From Bits to Application Data « ipSpace.net blog
Long long time ago, Daniel Dib started an interesting Twitter discussion with this seemingly simple question:
How does a switch/router know from the bits it has received which layer each bit belongs to? Assume a switch received 01010101, how would it know which bits belong to the data link layer, which to the network layer and so on.
As is often the case, Peter Paluch provided an excellent answer in a Twitter thread, and allowed me to save it for posterity.
Ethernet frame has a fixed structure – we know for sure that the header starts with the 6B destination MAC address, then 6B source MAC address, then 2B EtherType.
Processing of the next bytes depends on the value in the EtherType; for example, if the EtherType says 0x8100, what follows is the VLAN tag; if the EtherType says 0x0800, what follows is the IPv4 packet with its header… but again, these all have fixed format.
In other words, if we get the start of the frame right in the incoming sequence of bits, we can parse it properly because we know exactly what to expect and when. That is why we have the methods to identify the start of a frame with the preamble and/or the SoF marker.
It’s important to point out that a switch does not operate by acting on a received bit right after it arrives. Store-and-forward switches wait for the entire frame (delimited by the SoF and EoF markers), and only then chop it into headers and payload to process.

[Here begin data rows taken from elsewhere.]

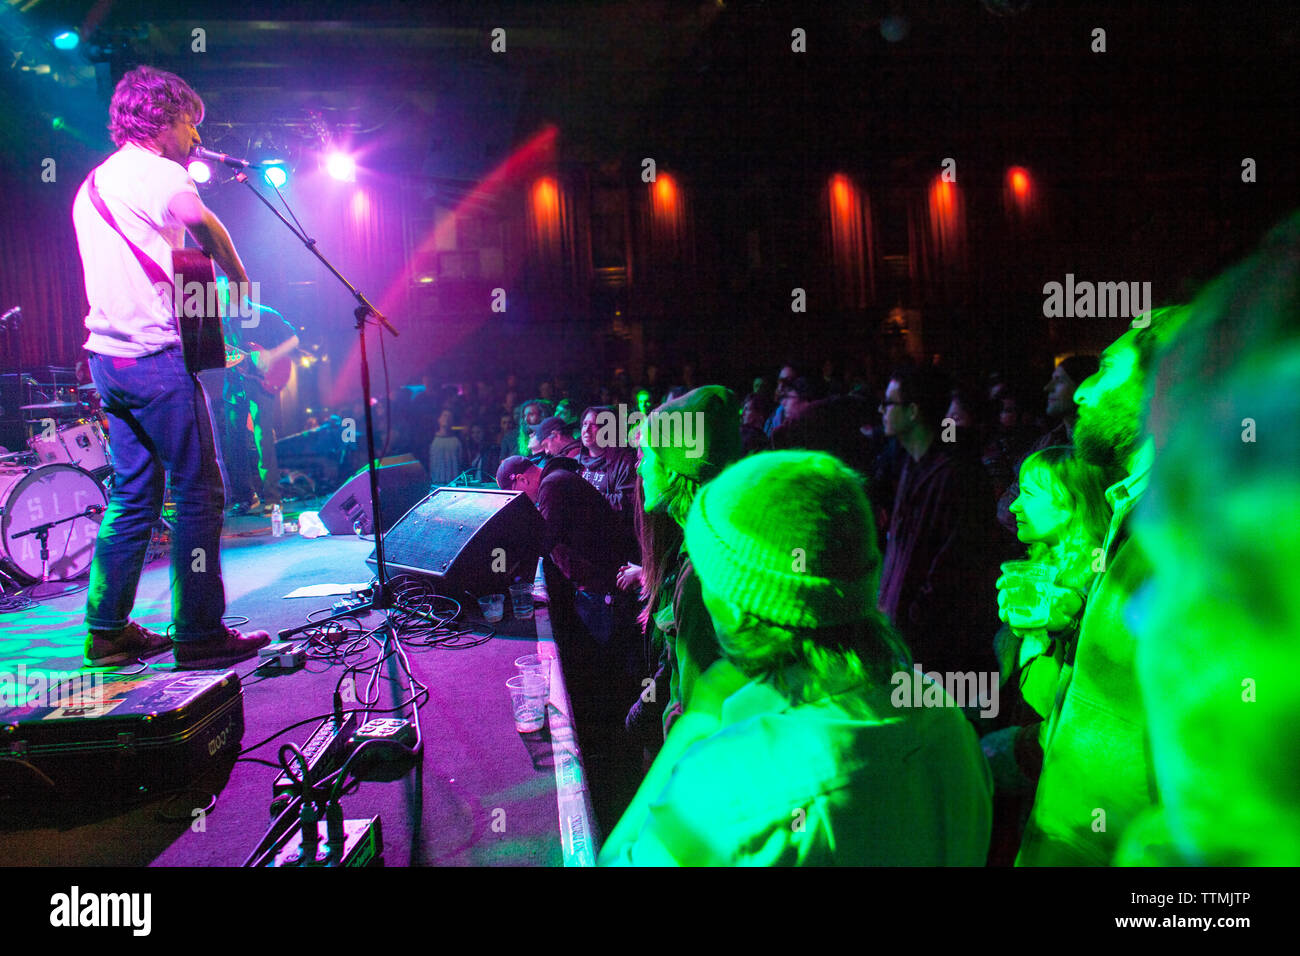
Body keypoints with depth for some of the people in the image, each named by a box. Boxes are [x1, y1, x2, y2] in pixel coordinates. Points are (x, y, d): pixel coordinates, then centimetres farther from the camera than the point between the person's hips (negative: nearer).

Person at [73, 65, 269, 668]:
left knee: (135, 494, 14)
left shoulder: (93, 183, 22)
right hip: (156, 354, -10)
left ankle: (106, 629, 18)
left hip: (108, 355, 10)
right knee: (198, 493, -5)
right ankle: (199, 636, -1)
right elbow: (202, 223, -20)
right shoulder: (156, 171, -7)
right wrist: (239, 277, -4)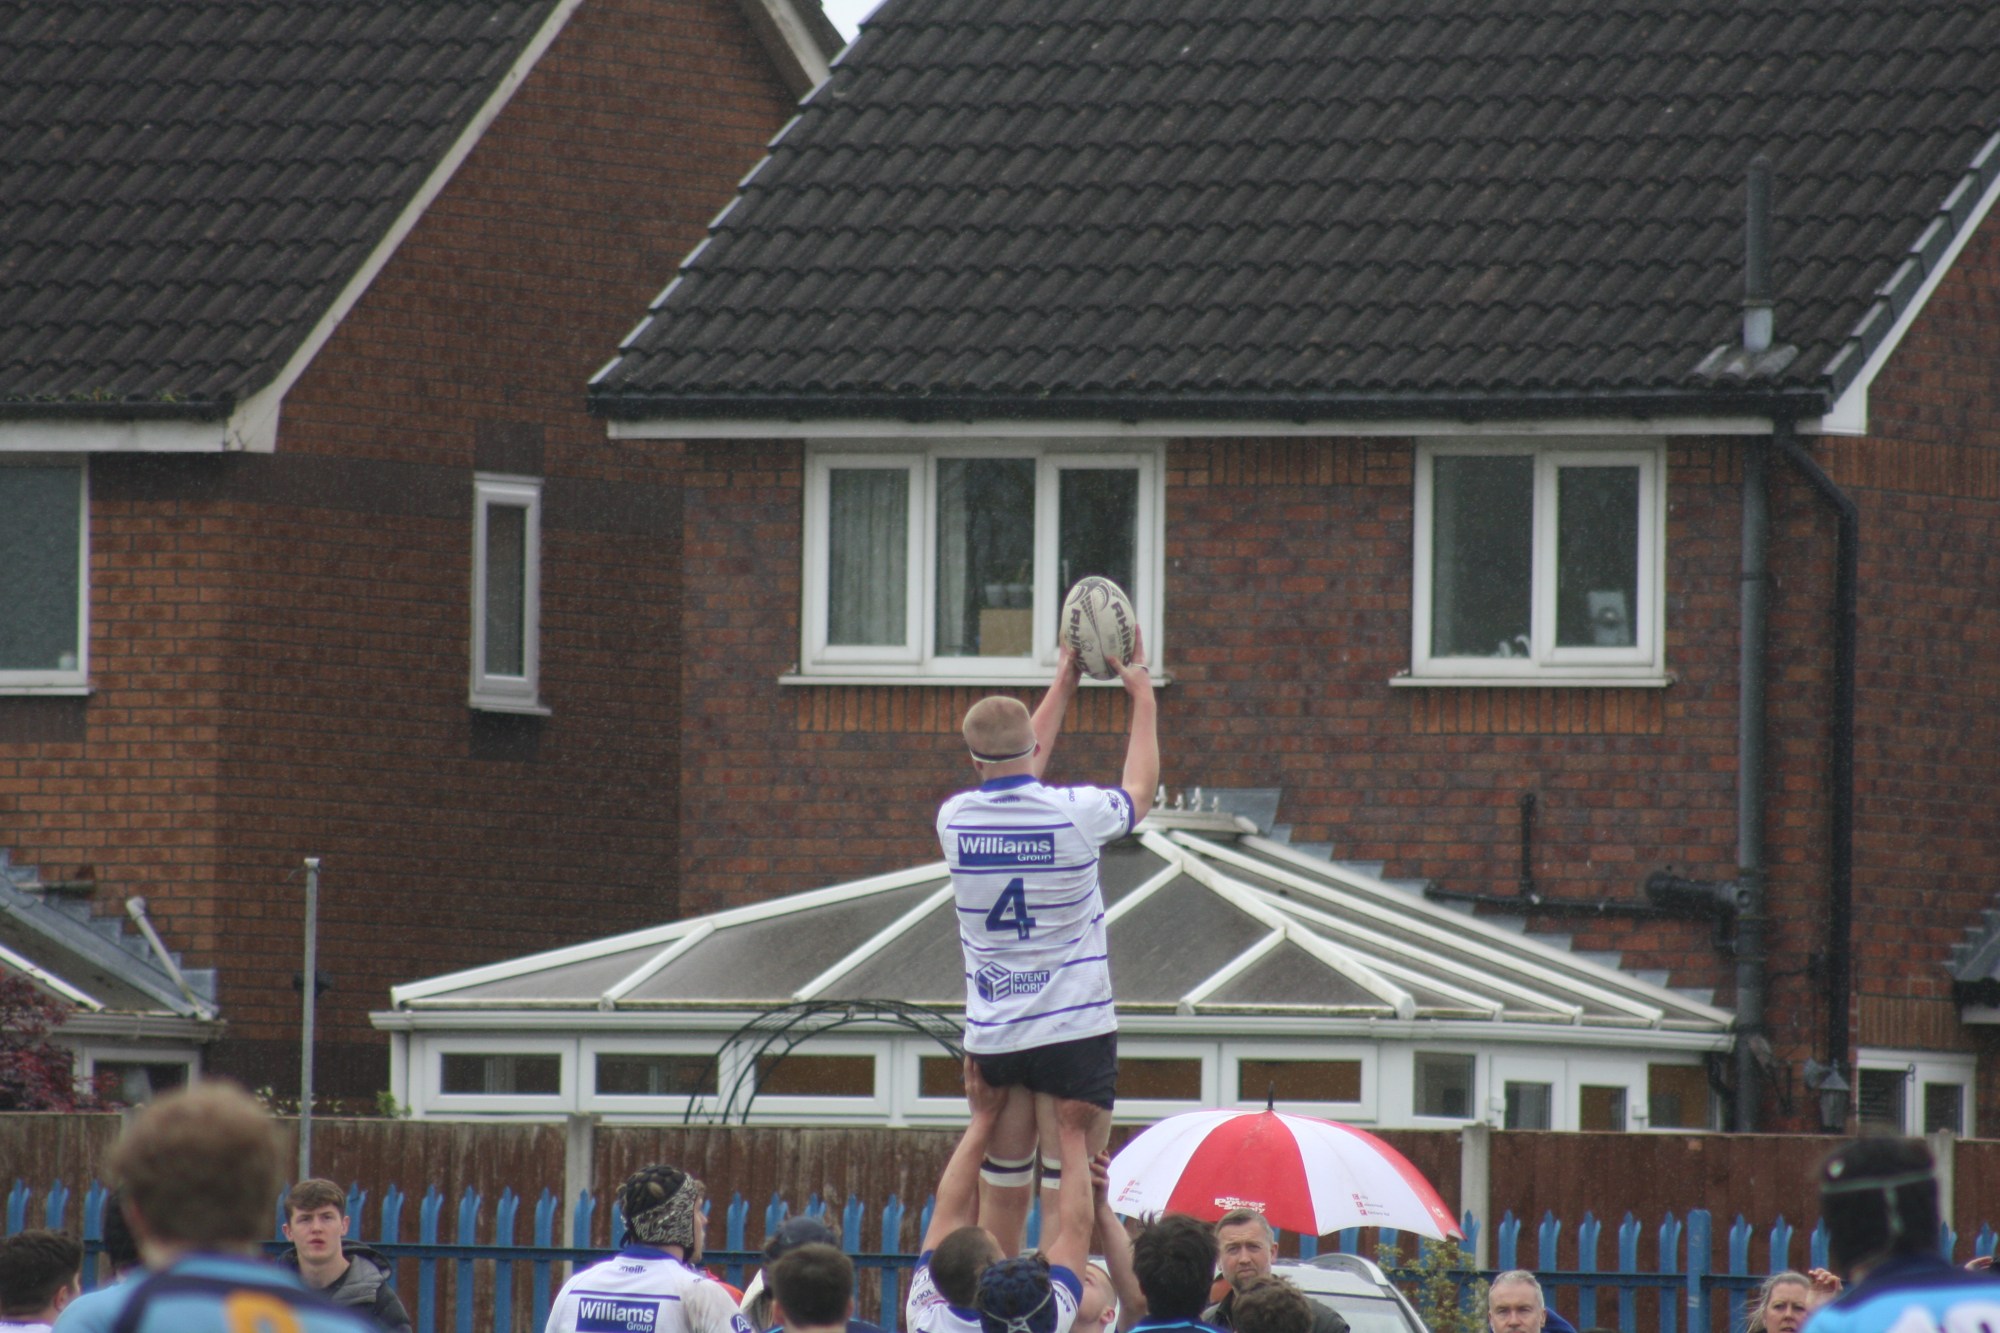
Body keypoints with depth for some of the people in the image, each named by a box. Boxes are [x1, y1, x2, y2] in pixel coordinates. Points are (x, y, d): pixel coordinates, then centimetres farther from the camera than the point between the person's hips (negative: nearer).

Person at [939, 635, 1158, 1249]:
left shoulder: (955, 818, 1)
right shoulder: (1076, 812, -9)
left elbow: (1012, 785, 24)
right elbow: (1140, 788, 14)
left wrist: (1063, 685, 32)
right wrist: (1143, 697, 27)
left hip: (991, 1037, 4)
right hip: (1074, 1031, -4)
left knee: (999, 1198, 9)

Cut-through switches also need to wait to accumulate enough bytes to have the headers fields needed to make a forwarding decision, and only then start passing the frame bits out the egress interface. A switch is never required to assign an arbitrary bit (or byte) to a layer without processing the preceding bits (bytes). This is perhaps the answer: When looking at a complete frame as a sequence of bits, we are never required to tell what layer does a particular n-th bit belong to without processing the previous bits.
We always start from the beginning of the frame, and start with the assumption that the starting bits (after preamble and SoF have been parsed) are L2, and move from there. L3 bits can be identified only after L2 has been completely processed, and so on.
The “only” remaining question is “how do we identify the start of an Ethernet frame”. Original Ethernet used a special sequence to indicate the start of a frame, and loss of signal to indicate the end of a frame; I covered several similar ideas in the Introducing Networking Challenges video (part of How Networks Really Work webinar).